1. A modular shoot house facility comprising: a modular shoot house configured for stopping bullets; and a modular enclosure disposed around the shoot house so as to protect the shoot house from wind gusts.

2. The modular shoot house facility according to claim 1, wherein the modular shoot house is formed from a plurality of steel panels attached to one another.

3. The modular shoot house facility according to claim 1, wherein the modular enclosure comprises a tent.

4. The modular shoot house facility according to claim 1, wherein the modular enclosure has a plurality of anchors attached thereto for holding the modular enclosure to the ground.

5. The modular shoot house facility according to claim 1, wherein the modular enclosure comprises a teepee.

6. The modular shoot house facility according to claim 1, wherein the modular enclosure comprises a plurality of pieces of metal attached to one another so as to form an enclosure.

7. The modular shoot house facility according to claim 6, wherein the modular enclosure is generally arcuate.

8. The modular shoot house facility according to claim 1, wherein the modular enclosure comprises a Quonset hut.

9. A method for forming a shoot house facility comprising: forming a modular enclosure by attaching a plurality of pieces of material together so that the plurality of the pieces can be repeatedly assembled and disassembled; and forming a modular shoot house inside of the modular enclosure such that the modular enclosure protects the modular shoot house from wind.

--

== What to do ==
- A) List every structure that the patent claims name as something the modular enclosure comprises.
- B) According to the patent claims, what is the modular shoot house formed from in claim 2?
- C) Render this sentence from the patent claims in Spanish: "The modular shoot house facility according to claim 1, wherein the modular enclosure comprises a teepee."

== Data to examine ==
--

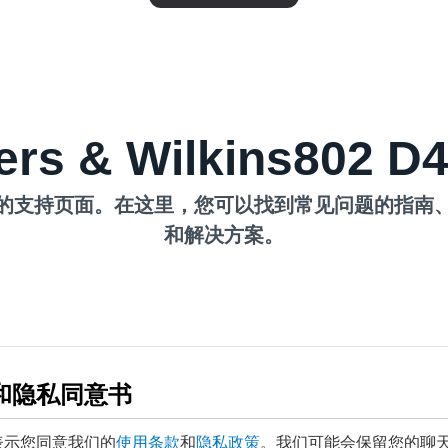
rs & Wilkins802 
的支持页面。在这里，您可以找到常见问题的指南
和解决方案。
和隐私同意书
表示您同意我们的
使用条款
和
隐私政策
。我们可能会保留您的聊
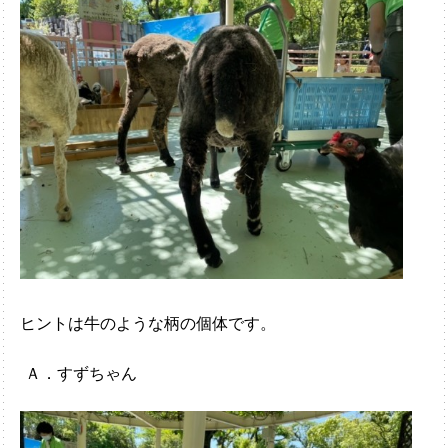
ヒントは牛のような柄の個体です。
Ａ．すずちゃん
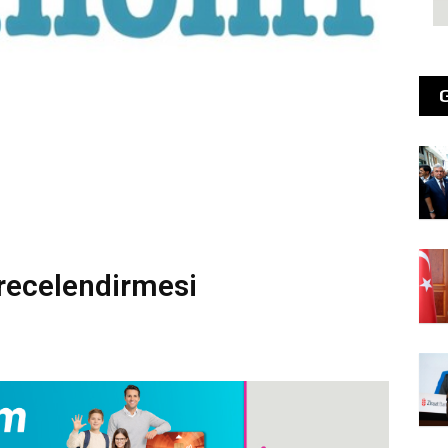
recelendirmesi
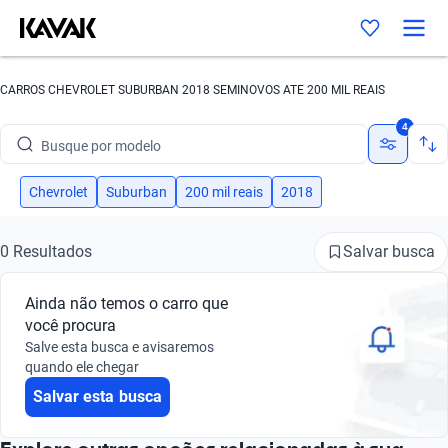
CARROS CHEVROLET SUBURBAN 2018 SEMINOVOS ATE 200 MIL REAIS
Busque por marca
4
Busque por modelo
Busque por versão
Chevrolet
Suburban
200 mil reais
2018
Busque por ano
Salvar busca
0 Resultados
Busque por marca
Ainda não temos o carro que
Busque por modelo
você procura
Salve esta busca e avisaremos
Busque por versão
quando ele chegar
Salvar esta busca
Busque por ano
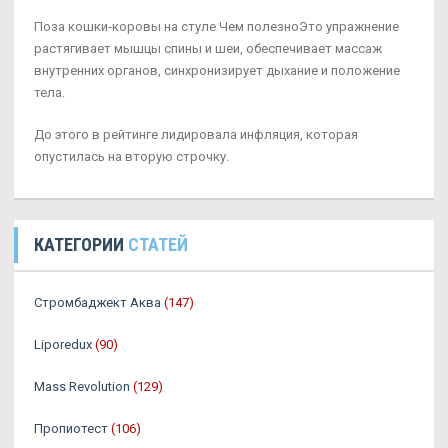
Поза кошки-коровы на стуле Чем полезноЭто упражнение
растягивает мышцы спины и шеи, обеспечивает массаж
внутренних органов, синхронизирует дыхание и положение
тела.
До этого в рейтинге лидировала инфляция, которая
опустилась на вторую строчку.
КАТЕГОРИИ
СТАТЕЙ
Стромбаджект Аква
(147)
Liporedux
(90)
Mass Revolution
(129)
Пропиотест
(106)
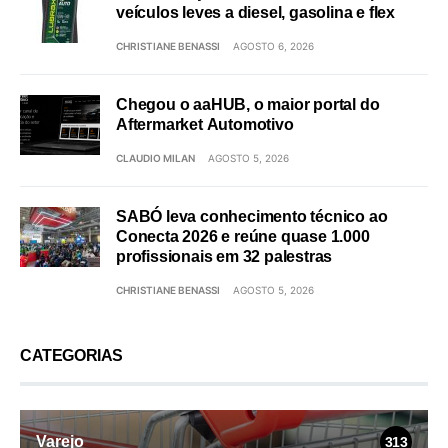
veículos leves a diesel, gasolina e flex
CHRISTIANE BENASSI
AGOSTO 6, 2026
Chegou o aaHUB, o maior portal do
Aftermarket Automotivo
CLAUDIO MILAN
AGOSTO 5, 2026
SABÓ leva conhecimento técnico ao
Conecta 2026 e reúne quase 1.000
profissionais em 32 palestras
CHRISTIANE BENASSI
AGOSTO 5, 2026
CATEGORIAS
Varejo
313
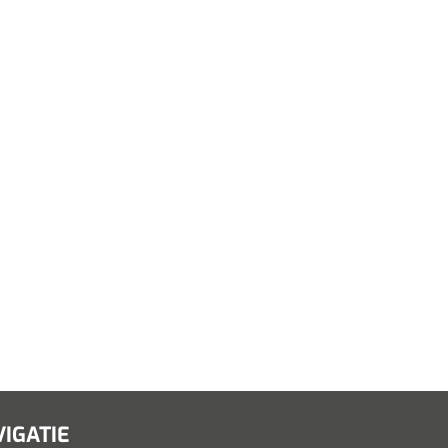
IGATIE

--

== Outputs for the tasks ==
- A)
- A tent
- A teepee
- A plurality of pieces of metal attached to one another so as to form an enclosure
- A Quonset hut

- B) It is formed from a plurality of steel panels attached to one another.

- C) La instalación modular de casa de tiro según la reivindicación 1, en la que el recinto modular comprende un tipi.